Ehingen - Nach der angekündigten Insolvenz von Deutschlands größter Drogeriekette Schlecker gehen die Spekulationen über die Zukunft des Familienunternehmens weiter. Konkurrent Roßmann hat nur an 50 bis 80 Schlecker-Märkten Interesse. Das sagte Unternehmenschef Dirk Roßmann dem „Focus“. „Ich wage die Prophezeiung, dass der Insolvenzverwalter nicht viele Läden weiter betreiben wird können“, sagte Roßmann weiter. Die allermeisten der noch rund 7000 Märkte in Deutschland müssten schließen, weil sie nicht mehr zeitgemäß seien. „Die Wettbewerber Rossmann, dm und Müller sind dieser Kette schon vor Jahren meilenweit enteilt“, sagte Roßmann.

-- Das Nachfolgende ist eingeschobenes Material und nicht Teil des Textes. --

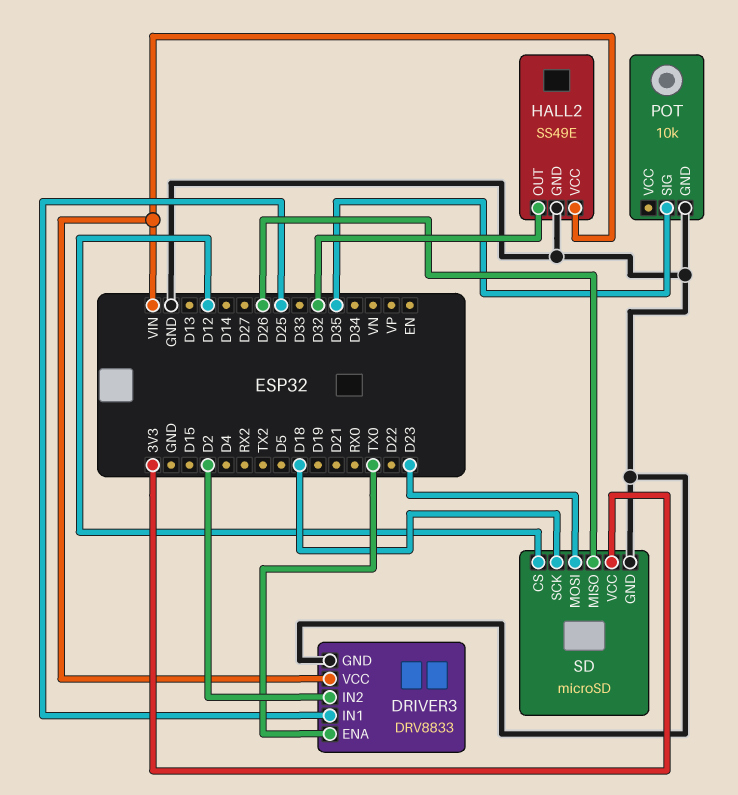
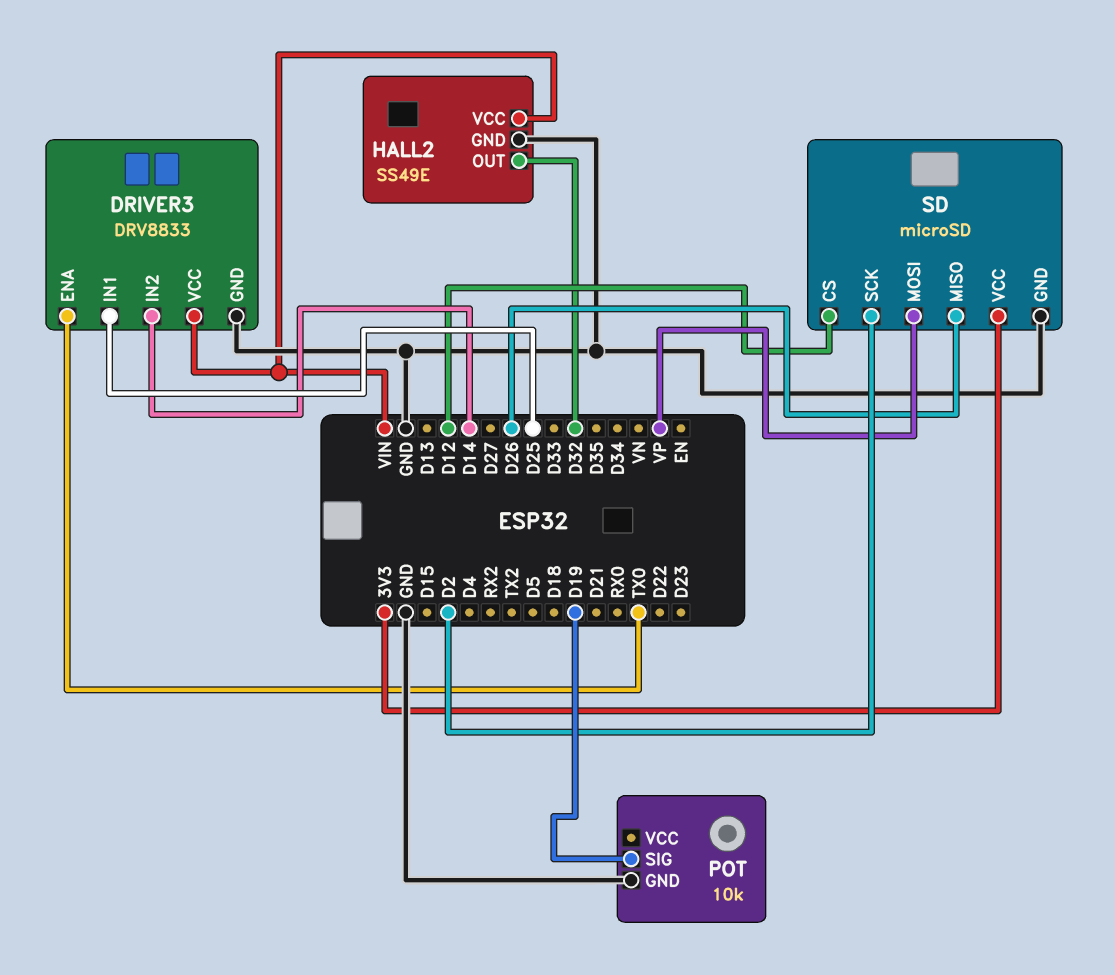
DRIVER3 pin IN2: D2 -> D14
POT pin SIG: D35 -> D19
SD pin MOSI: D23 -> VP
SD pin SCK: D18 -> D2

Das bestätigen auch Umfragen bei Verbrauchern: Demnach ist Schlecker seit Jahren auf dem absteigenden Ast. Aktuell lägen die Imagewerte von Schlecker mit minus 37,8 Punkten „dramatisch unter“ den äußerst beliebten Marken Rossmann (plus 79,4) und dm (88,3), heißt es in einer Markenstudie des Meinungsforschungsinstituts YouGov. „Auch die neue Strategie des Unternehmens hat nicht zu einer Trendwende geführt – die Lage ist aus Markensicht seit längerer Zeit ernst“, bilanziert YouGov. Das Institut befragt für aktuelle Markenstudien in Deutschland nach eigenen Angaben täglich mehr als 2000 Personen. Demnach befand sich der Imagewert von Schlecker Anfang 2008 noch im positiven Bereich. „Seitdem zeigt sich ein schleichender, aber weitgehend kontinuierlicher Abstieg.“

Schlecker hatte am Freitag mitgeteilt, dass Deutschlands größte Drogeriekette zahlungsunfähig ist und eine sogenannte Planinsolvenz angekündigt. Ein solches Verfahren ist in der Insolvenzordnung ausdrücklich vorgesehen, wenn es darum gehen soll, ein Unternehmen möglichst zu erhalten. Der Insolvenzantrag werde „kurzfristig“ eingereicht. Das könne Montag oder Dienstag sein, sagte ein Unternehmenssprecher am Samstag. Schlecker will große Teile des schrumpfenden Filialnetzes erhalten – und damit auch viele der etwa 30 000 Jobs in Deutschland. Im Geschäftsjahr 2010 war der europaweite Umsatz um rund 650 Millionen Euro auf 6,55 Milliarden Euro gesunken. Für 2011 rechnete der schwäbische Familienkonzern erneut mit sinkenden Erlösen.